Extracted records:
▼

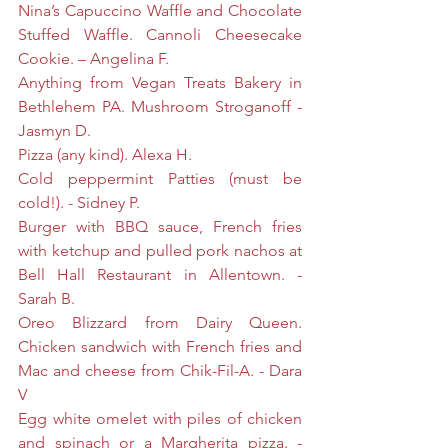
Nina’s Capuccino Waffle and Chocolate 
Stuffed Waffle. Cannoli Cheesecake 
Cookie. – Angelina F.
Anything from Vegan Treats Bakery in 
Bethlehem PA. Mushroom Stroganoff - 
Jasmyn D.
Pizza (any kind). Alexa H.
Cold peppermint Patties (must be 
cold!). - Sidney P.
Burger with BBQ sauce, French fries 
with ketchup and pulled pork nachos at 
Bell Hall Restaurant in Allentown. - 
Sarah B.
Oreo Blizzard from Dairy Queen. 
Chicken sandwich with French fries and 
Mac and cheese from Chik-Fil-A. - Dara 
V
Egg white omelet with piles of chicken 
and spinach or a Margherita pizza. -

▲

Instructions for the task
After counting the lines above that include the word "from", give only the number.

Answer to this exercise
3